Cory Doctorow just tried to raise his hand, interrupt and ask a question, but the speaker didn't notice him at all.
From the slideshow: How can such a large community scale? Through software features. Through policy (mediation, arbitration). Through an atmosphere of love and respect.
Why is Wikipedia not just complete chaos? A lot of features in the software make it easy to assure quality. Diff pages (changes are lighlighted in red); rules/laws are done in free form by the community and not implemented in code, eg the votes for deletion process as a wiki page which allows for discretion on the part of an administrator; the free license, because users of Wikipedia content have to link back.

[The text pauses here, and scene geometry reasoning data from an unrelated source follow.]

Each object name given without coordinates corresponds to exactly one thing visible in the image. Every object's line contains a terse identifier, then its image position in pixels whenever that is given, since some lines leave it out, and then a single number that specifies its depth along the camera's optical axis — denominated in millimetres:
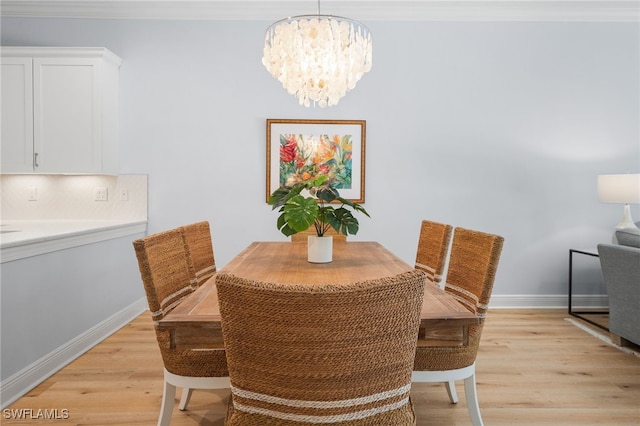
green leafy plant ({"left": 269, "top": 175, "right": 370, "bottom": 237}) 1758
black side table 3361
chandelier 2100
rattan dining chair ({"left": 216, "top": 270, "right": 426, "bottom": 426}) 851
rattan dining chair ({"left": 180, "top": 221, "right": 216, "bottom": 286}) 2203
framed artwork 3678
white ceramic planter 1920
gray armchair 2611
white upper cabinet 3283
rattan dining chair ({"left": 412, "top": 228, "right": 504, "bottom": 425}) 1519
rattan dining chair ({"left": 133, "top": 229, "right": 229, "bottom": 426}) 1459
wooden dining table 1194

Neutral point of view policy: A social concept of co-operation. ‘Truth’ is not a very practical standard, so Wikipedia presents both sides of an issue (or multiple sides). NPOW is a very nice tool for getting some work done.
Jimbo Wales is up now and going through Wikipedia.
“When they say blogs aren't fact-checked, they're full of shit.”
Jason's message: Don't sell out. Once a prostitute, always a prostitute. Gizmodo example with Siemens/Cebit.
The morning started off with breakfast, followed by keynotes by Doc Searls and Robert Scoble. Interesting q&a afterwards with questions from Hugh MacLeod and Ben Hammersley.
Jason to a lawyer: “I'm blogging this as we're talking!”